Recommendation: When using streamed queries, use a dedicated search server.

• Run performance testing scripts with your own queries (using Apache JMeter or similar tools) to understand how your platform will behave under your anticipated load. Run these performance tests in real volume and query per seconds conditions.

• Run endurance tests, that is, on duration (for example, during 24 hours) while indexing is running and queries are launched. Your endurance tests should cover all possible platform configuration scenarios.

• Technical tests (monitoring/deployment procedure/High Availability).

This section describes the best practices to reach an indexing speed of more than 1000 docs per second.

Above 50 properties, consider using dynamic properties.
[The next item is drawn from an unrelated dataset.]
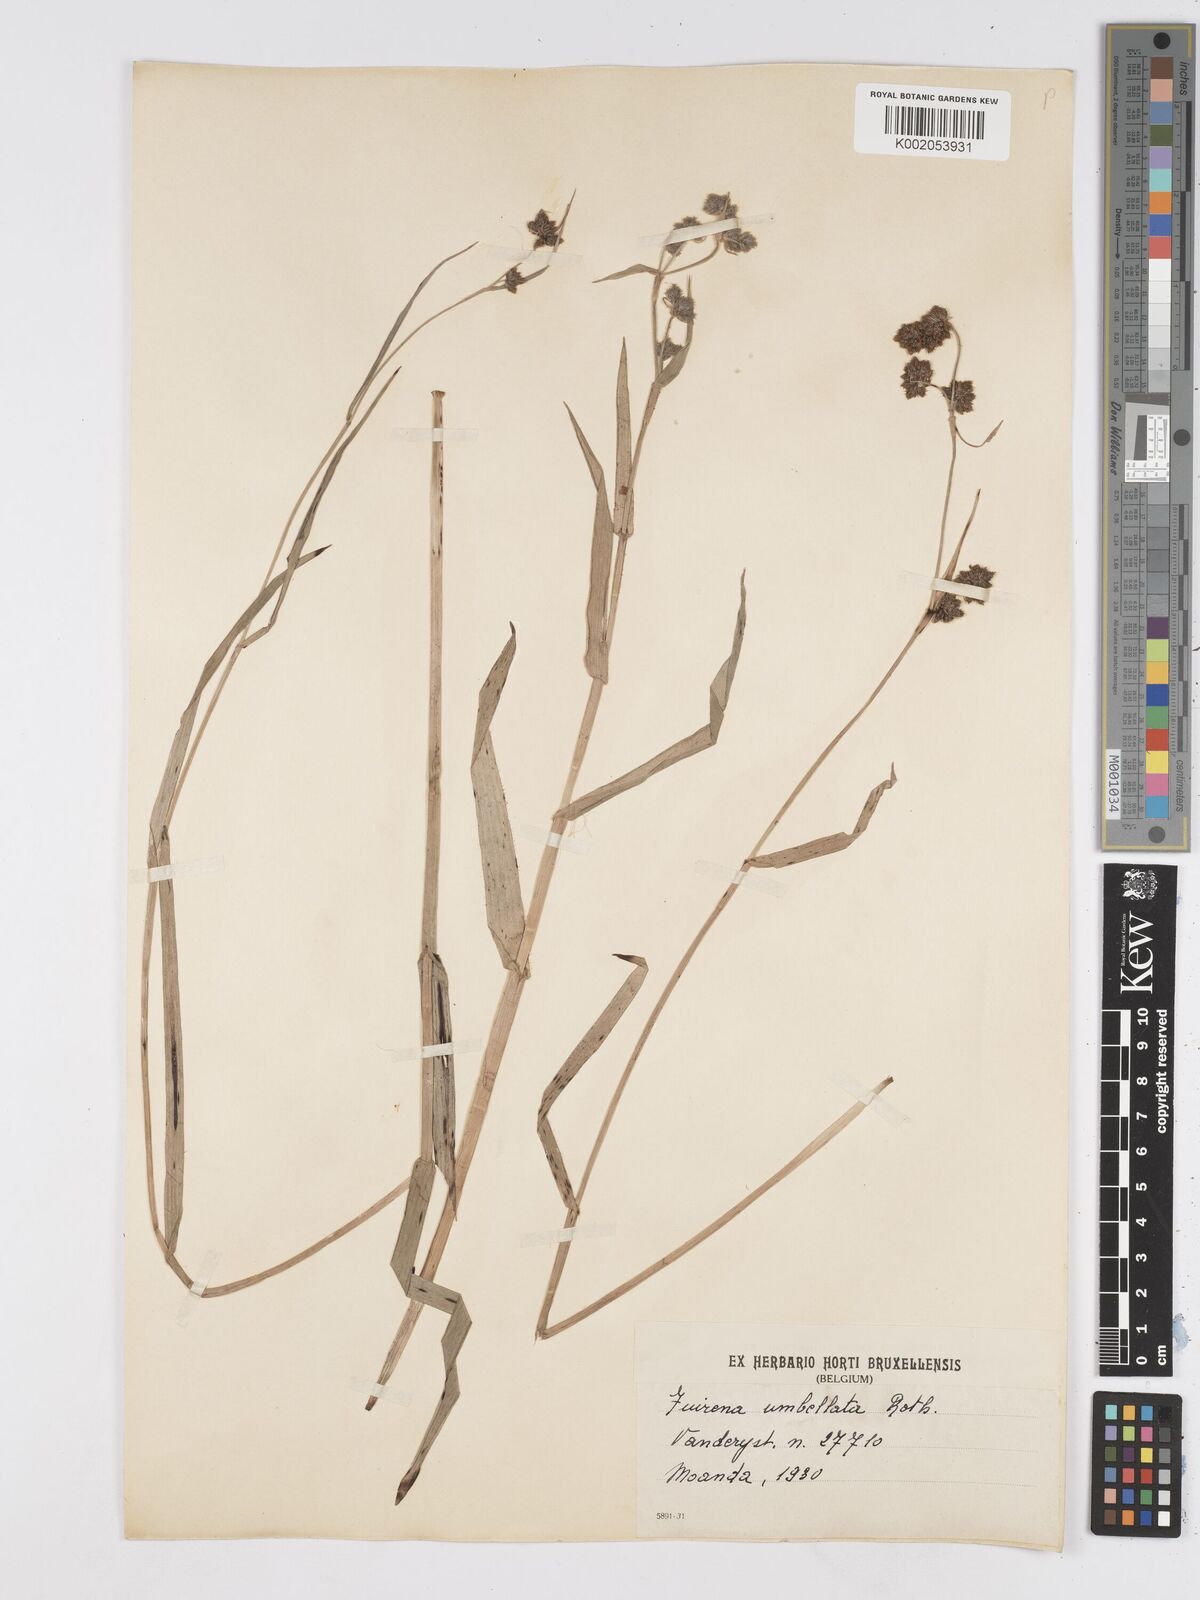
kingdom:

For more information, see "Creating Dynamic Properties" in the Exalead CloudView Configuration Guide.

• Do not set Compress content (in Index > Data Model > Properties > Other advanced options) for properties < 200 bytes.

• Remove everything unnecessary in the analysis pipeline.
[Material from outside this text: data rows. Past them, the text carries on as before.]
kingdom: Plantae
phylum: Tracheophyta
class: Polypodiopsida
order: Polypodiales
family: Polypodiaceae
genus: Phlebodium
• By default, a LanguageDetector is applied to your meta. If you already know the language, push a meta named language with the corresponding 2-letter ISO code instead of using the meta.

• By default, a NGramsExtractor in Semantic Processors is used to do advanced multiword spell check. If you do not need advanced spell check, remove it to accelerate indexing.

• In your java custom doc processor, use getMeta(name) rather than iterating on all metas.

• Check that your connector sends documents per batch at least 20 per 20:

◦ Explicitly using the addDocumentList PAPI command.

◦ Or via a BufferedPushAPI.

◦ Or by using the Buffering PushAPI Filter.

• Multithread your connector but stay below the number of logical cores. More threads would trigger too much CPU system.

• If you have more than 20 metas and no parts, use the MetaData Compaction PushAPI Filter, which will group them as a binary blob.

◦ In this case, at the top of your Data Processing > Analysis pipeline, just after the MimeDetector, you must have the native_textextractor - Text Extractor (text,html,exalead) which will uncompress this blob.

◦ Also remove the Standard Parts Merger.

• If you have good I/Os, you can set more slices (up to the number of logical cores).

• Set a number of Analyzers around the number of logical cores and proportional to your number of slices.

• If you do not manage to consume all your cores on machines with more than 16 cores, consider splitting your content into 2 build groups.

• Trigger jobs on RAM threshold only to do the biggest jobs possible (avoid sync(), setCheckpoint(sync=true), triggerIndexingJob).

• If you have made a lot of updates, run cvadmin cvdebug indexing full-compact-dih after your big batches of remove.